Persuading investors to part with 52% of the business at a price below market rate signals a lack of interest from other potential buyers or admission that a continued struggle would have likely resulted in administration. Day’s lifeline provides an opportunity to shake up the current structure and leverage the scale of his group.
“Taking Bonmarché private will provide it with breathing space to make short-term, potentially high-cost, decisions”
Bonmarché operates in an underserved segment of the market and should benefit from a growing population of over-55s but it, among others, continues to fail in successfully targeting this seemingly very challenging consumer group.
Country Casuals, BHS, Marks & Spencer, Debenhams, Kew, GIVe, Austin Reed, Jacques Vert, Fenn Wright Manson and most recently JD Williams are just some of the players that have chased these consumers who demand style, fit, quality, value and service.

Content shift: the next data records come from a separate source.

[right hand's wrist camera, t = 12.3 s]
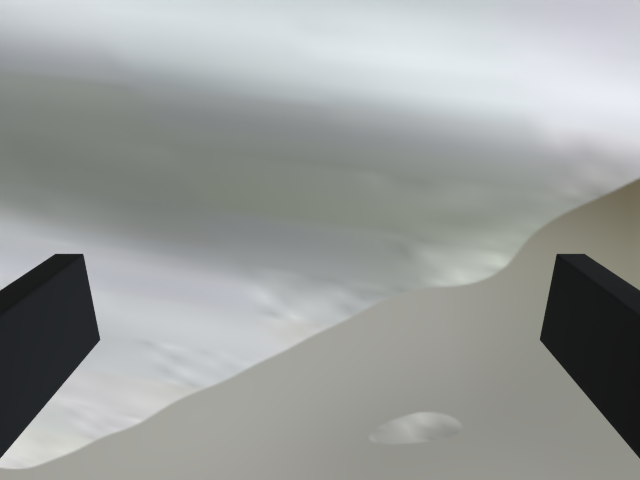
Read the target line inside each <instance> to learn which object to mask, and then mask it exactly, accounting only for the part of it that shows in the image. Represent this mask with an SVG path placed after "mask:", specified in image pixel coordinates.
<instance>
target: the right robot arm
mask: <svg viewBox="0 0 640 480" xmlns="http://www.w3.org/2000/svg"><path fill="white" fill-rule="evenodd" d="M540 340H541V342H542V343H543V344H544V345H545V346H546V348H547V349H548V350H549V351H550V352H551V353H552V355H553V356H554V357H555V358H556V359H557V361H558V362H559V363H560V364H561V365H562V367H563V368H564V369H565V370H566V371H567V373H568V374H569V375H570V376H571V377H572V379H573V380H574V381H575V382H576V383H577V384H578V386H579V387H580V388H581V389H582V390H583V392H584V393H585V394H586V395H587V396H588V398H589V399H590V400H591V401H592V402H593V403H594V405H595V406H596V407H597V408H598V409H599V411H600V412H601V413H602V414H603V415H604V417H605V418H606V419H607V420H608V421H609V422H610V424H611V425H612V426H613V427H614V428H615V430H616V431H617V432H618V433H619V434H620V435H621V437H622V438H623V439H624V440H625V441H626V443H627V444H628V445H629V446H630V447H631V449H632V450H633V451H634V452H635V453H636V455H637V456H638V457H639V458H640V290H638V289H637V288H635V287H634V286H632V285H630V284H629V283H627V282H626V281H624V280H623V279H621V278H620V277H618V276H617V275H615V274H614V273H612V272H611V271H609V270H608V269H606V268H605V267H603V266H602V265H600V264H599V263H597V262H596V261H594V260H593V259H591V258H590V257H588V256H587V255H585V254H557V256H556V261H555V266H554V271H553V276H552V281H551V286H550V291H549V296H548V301H547V306H546V311H545V316H544V321H543V326H542V331H541V336H540ZM99 341H100V336H99V331H98V326H97V321H96V316H95V311H94V306H93V301H92V296H91V291H90V286H89V281H88V276H87V271H86V266H85V261H84V256H83V254H55V255H53V256H52V257H50V258H49V259H47V260H46V261H44V262H43V263H41V264H40V265H38V266H37V267H35V268H34V269H32V270H31V271H29V272H28V273H26V274H25V275H23V276H22V277H20V278H19V279H17V280H16V281H14V282H13V283H11V284H10V285H8V286H6V287H5V288H3V289H2V290H0V458H1V457H2V456H3V455H4V453H5V452H6V451H7V450H8V449H9V447H10V446H11V445H12V444H13V443H14V441H15V440H16V439H17V438H18V437H19V436H20V434H21V433H22V432H23V431H24V430H25V428H26V427H27V426H28V425H29V424H30V422H31V421H32V420H33V419H34V418H35V417H36V415H37V414H38V413H39V412H40V411H41V409H42V408H43V407H44V406H45V405H46V403H47V402H48V401H49V400H50V399H51V398H52V396H53V395H54V394H55V393H56V392H57V390H58V389H59V388H60V387H61V386H62V384H63V383H64V382H65V381H66V380H67V379H68V377H69V376H70V375H71V374H72V373H73V371H74V370H75V369H76V368H77V367H78V365H79V364H80V363H81V362H82V361H83V360H84V358H85V357H86V356H87V355H88V354H89V352H90V351H91V350H92V349H93V348H94V346H95V345H96V344H97V343H98V342H99Z"/></svg>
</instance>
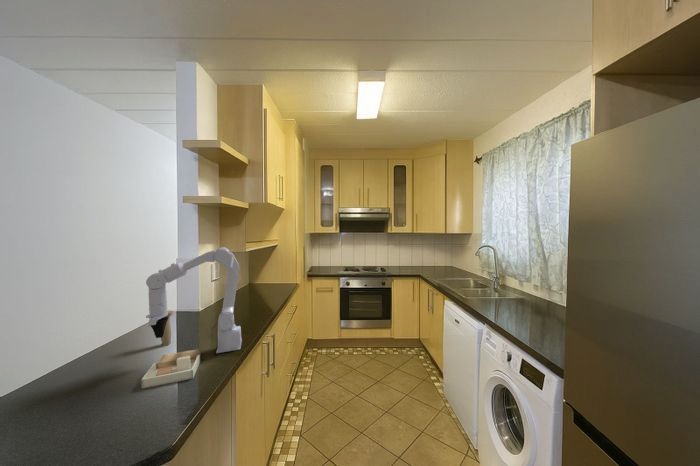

Only a handful, such as M&Co and Mint Velvet, are getting it right.
Taking Bonmarché private will provide it with breathing space to reconsider chief executive Helen Connolly’s turnaround strategy and make short-term, potentially high-cost, decisions such as exiting leases, which would likely hit profitability.
Day has rightly recognised there is clear gap in the market for Bonmarché, especially since the opportunity is ripe to poach deserting Debenhams shoppers (a quarter of Debenhams’ clothes shoppers are 65+). But there are fundamental issues that need addressing.
The size of Bonmarché’s store portfolio is cumbersome and a burden on costs, especially since many require modernisation. Brand appeal does little to draw in 45- to 64-year-olds, limiting customer acquisition opportunities and leading to overreliance on a diminishing customer group.
Moreover, despite achieving double-digit sales growth in 2018, Bonmarché’s online penetration (13%) remains far below the clothing sector average (29.9%), causing it to lose out in an outperforming channel.
Day’s understanding of the mature shopper in the UK will aid his Bonmarché recovery plan, particularly since the Edinburgh Woollen Mill (EWM) shopper profile almost perfectly mirrors Bonmarché’s in terms of age breakdown.
Customer affluence varies (39.4% of Bonmarché shoppers are in the DE socioeconomic group, versus 23.3% at EWM) but neither are too heavily exposed to one segment.
For Day, the challenge will be differentiating the brands in terms of product, styling and branding – currently there is little to separate them, looking at their online platforms. A shopper should be able to trade up and down between the brands, as they can at H&M and & Other Stories, but quality, price and the shopping experience must be reflective of its position in the market.
Bonmarché should continue to tackle the value segment. Again, Day has experience of this with his Peacocks fascia, but where M&S and Next have reduced prices the price differential is blurred and the perception of quality at Bonmarché’s rivals is higher, leaving it with reduced appeal.
Using the group’s scale and the Jaeger and EWM supplier base should allow Bonmarché to raise its quality credentials, particularly in knitwear and outerwear, while keeping prices competitive. Jaeger’s authority in tailoring and formalwear must be tapped into, with Bonmarché under-indexing in categories such as dresses and occasion separates across trousers, blouses and skirts.
“Presence on a third-party platform could remove the issue of limited brand appeal for Bonmarché”
Keeping Bonmarché at the value end of the market provides Day with a good (Bonmarché), better (EWM) and best (Jaeger) proposition targeting those aged 55-plus, allowing his group to have a much better understanding of this demographic versus rivals.
A presence on a third-party platform could remove the issue of limited brand appeal for Bonmarché.
For some brands with a strong identity and loyal shopper base, appearing on third-party sites such as Next, Amazon or JD Williams can be damaging to the brand because shoppers tend to browse by product, rather than brand, and they are at the mercy of the platform in terms of product imagery, ranging and discounting.
But for Bonmarché this could have the opposite impact. Selling on one of the aforementioned retailers would open the brand up to a new shopper base – and that’s essential if its high street presence is diminished.
Honor Strachan is lead analyst at GlobalData Retail.